Self-Attention Tutorial

Self-Attention

Understanding Queries, Keys, Values, and Scaled Dot-Product Attention.

Self-Attention

Self-Attention is the mechanism that allows a model to weigh the importance of different words in a sentence relative to a specific word. It allows the model to say, "To understand the word 'it' in this sentence, I need to look closely at the word 'robot'."

Level 1 — The QKV Intuition

Every word is mathematically represented by three vectors:

Query (Q): What I'm looking for
Key (K): What I can offer
Value (V): My actual information

Level 2 — The Scaled Dot-Product Math

The model calculates the "score" by taking the dot product of Q and K, dividing by the square root of the dimension (scaling), and applying a Softmax to get probabilities.

Attention(Q, K, V) = softmax(QKᵀ / √dₖ)V

Level 3 — Contextual Richness

By the end of this process, each word's vector is updated to include information from its neighbors. This "contextualized embedding" is what makes Transformers so much more powerful than static embeddings like Word2Vec.

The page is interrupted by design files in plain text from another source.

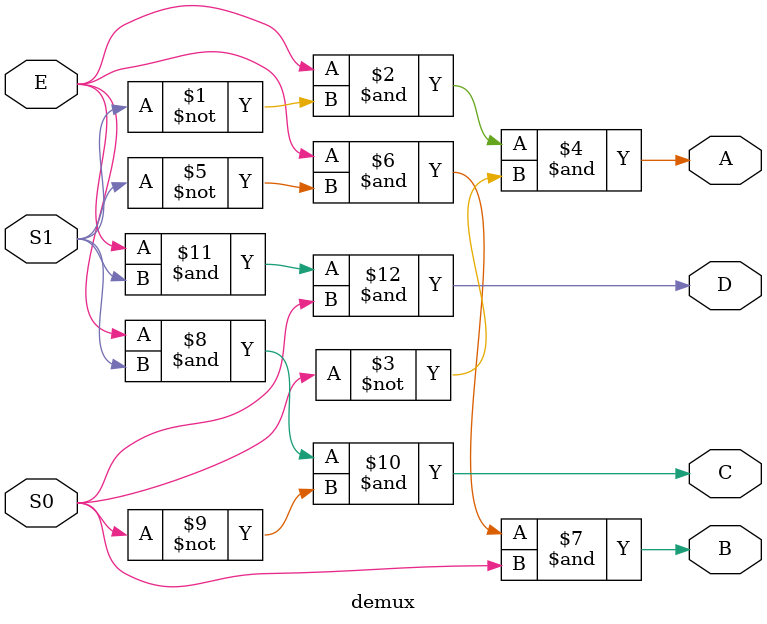
<source format=v>
module demux(input E,input S1,input S0,output A,output B,output C,output D);

assign A = (E&(~S1)&(~S0));
assign B = (E&(~S1)&(S0));
assign C = (E&(S1)&(~S0));
assign D = (E&(S1)&(S0));

endmodule

</source>
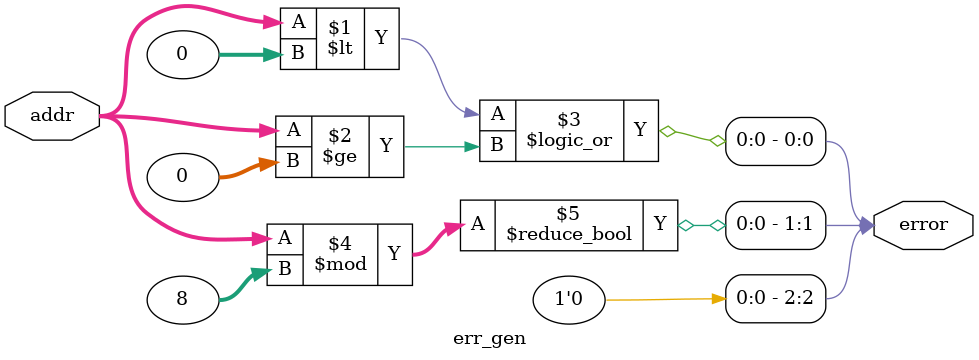
<source format=sv>
module err_gen #(
    parameter int              ADDR_W = 32,
    parameter int              DATA_W = 64,
    parameter int              MEM_SIZE = 32,
    parameter int unsigned     BASE_ADDR = 0
)(
    input  logic [ADDR_W-1:0]  addr,   // Input: APB address from the master
    output logic [2:0]         error   // Output: Vector of error flags
);

    // --- Local Parameters ---
    // MEM_SIZE_B: Total memory size in bytes.
    localparam int MEM_SIZE_B = 2**MEM_SIZE; // e.g., 64 * 1024 = 65536 bytes for 64KB

    // ADDR_ALIGN: Required address alignment in bytes, based on the data bus width.
    // For a 64-bit data bus, accesses must be 8-byte aligned.
    localparam int ADDR_ALIGN = DATA_W / 8;

    // --- Error Generation Logic ---
    // error[0]: Out-of-bounds error. Set if the address is outside the valid memory range.
    assign error[0] = (addr < BASE_ADDR) || (addr >= (BASE_ADDR + MEM_SIZE_B));
    // error[1]: Misaligned address error. Set if the address is not aligned to the data bus width.
    assign error[1] = (addr % ADDR_ALIGN) != 0;
    // error[2]: Reserved for future use.
    assign error[2] = 1'b0; // Currently unused

endmodule
</source>
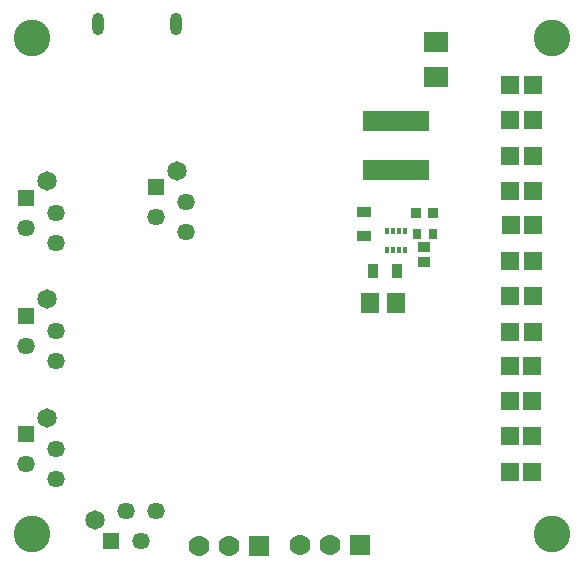
<source format=gbr>
%TF.GenerationSoftware,Altium Limited,Altium Designer,22.10.1 (41)*%
G04 Layer_Color=16711935*
%FSLAX45Y45*%
%MOMM*%
%TF.SameCoordinates,46D62589-93FC-40D0-8CC9-1CC447A4D7C4*%
%TF.FilePolarity,Negative*%
%TF.FileFunction,Soldermask,Bot*%
%TF.Part,Single*%
G01*
G75*
%TA.AperFunction,SMDPad,CuDef*%
%ADD11R,0.95620X1.20620*%
%ADD12R,1.20620X0.95620*%
%ADD54R,0.95814X0.91213*%
%ADD58R,1.55395X1.70620*%
%ADD66R,1.05000X0.90000*%
%ADD67R,2.10000X1.75000*%
%ADD68R,5.70000X1.75000*%
%ADD69R,0.40000X0.57500*%
%ADD70R,0.70000X0.90000*%
%ADD71R,1.50000X1.60000*%
%TA.AperFunction,ComponentPad*%
%ADD72R,1.45800X1.45800*%
%ADD73C,1.45800*%
%ADD74C,1.65000*%
%ADD75R,1.76500X1.76500*%
%ADD76C,1.76500*%
%ADD77R,1.45800X1.45800*%
%ADD78O,1.00000X1.90000*%
%TA.AperFunction,WasherPad*%
%ADD79C,3.10000*%
D11*
X6692500Y5131223D02*
D03*
X6487500D02*
D03*
D12*
X6406544Y5424340D02*
D03*
Y5629339D02*
D03*
D54*
X6847301Y5617190D02*
D03*
X6992699D02*
D03*
D58*
X6462388Y4860888D02*
D03*
X6677613D02*
D03*
D66*
X6920000Y5335000D02*
D03*
Y5205000D02*
D03*
D67*
X7020000Y6773000D02*
D03*
Y7068000D02*
D03*
D68*
X6680000Y6395074D02*
D03*
Y5980074D02*
D03*
D69*
X6754782Y5302759D02*
D03*
X6704781D02*
D03*
X6654781D02*
D03*
X6604781D02*
D03*
Y5470358D02*
D03*
X6654781D02*
D03*
X6704781D02*
D03*
X6754782D02*
D03*
D70*
X6859806Y5440000D02*
D03*
X6989806D02*
D03*
D71*
X7833482Y4027063D02*
D03*
X7643485D02*
D03*
X7833482Y3427065D02*
D03*
X7643485D02*
D03*
X7833482Y3727064D02*
D03*
X7643485D02*
D03*
X7833482Y4327068D02*
D03*
X7643485D02*
D03*
X7836891Y4614692D02*
D03*
X7646888D02*
D03*
X7836891Y4914692D02*
D03*
X7646888D02*
D03*
X7836891Y5214691D02*
D03*
X7646888D02*
D03*
X7841889Y5514691D02*
D03*
X7651887D02*
D03*
X7836891Y5803829D02*
D03*
X7646888D02*
D03*
X7836891Y6103833D02*
D03*
X7646888D02*
D03*
X7836891Y6403833D02*
D03*
X7646888D02*
D03*
X7836891Y6703832D02*
D03*
X7646888D02*
D03*
D72*
X4646000Y5837000D02*
D03*
X3546003Y5747001D02*
D03*
Y3747000D02*
D03*
Y4746998D02*
D03*
D73*
X4900000Y5710000D02*
D03*
X4646000Y5583000D02*
D03*
X4900000Y5456000D02*
D03*
X4651000Y3096572D02*
D03*
X4524000Y2842572D02*
D03*
X4397000Y3096572D02*
D03*
X3800003Y5366001D02*
D03*
X3546003Y5493001D02*
D03*
X3800003Y5620001D02*
D03*
Y3366000D02*
D03*
X3546003Y3493000D02*
D03*
X3800003Y3620000D02*
D03*
Y4365998D02*
D03*
X3546003Y4492998D02*
D03*
X3800003Y4619998D02*
D03*
D74*
X4826000Y5977000D02*
D03*
X4130000Y3022572D02*
D03*
X3726002Y5887001D02*
D03*
Y3887000D02*
D03*
Y4886998D02*
D03*
D75*
X6374000Y2810000D02*
D03*
X5524000Y2800000D02*
D03*
D76*
X6120000Y2810000D02*
D03*
X5866000D02*
D03*
X5270000Y2800000D02*
D03*
X5016000D02*
D03*
D77*
X4270000Y2842572D02*
D03*
D78*
X4819625Y7216460D02*
D03*
X4159626D02*
D03*
D79*
X7999999Y2899999D02*
D03*
Y7100001D02*
D03*
X3599998Y2899999D02*
D03*
Y7100001D02*
D03*
%TF.MD5,a5b1aaa08b48be897f6015369a66b392*%
M02*

</source>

PyTorch Attention Logic (Simulated)
import torch
import torch.nn.functional as F

# Simulated Q, K, V
q = torch.randn(1, 10, 64)
k = torch.randn(1, 10, 64)
v = torch.randn(1, 10, 64)

# Attention scores
scores = torch.matmul(q, k.transpose(-2, -1)) / (64**0.5)
weights = F.softmax(scores, dim=-1)
output = torch.matmul(weights, v)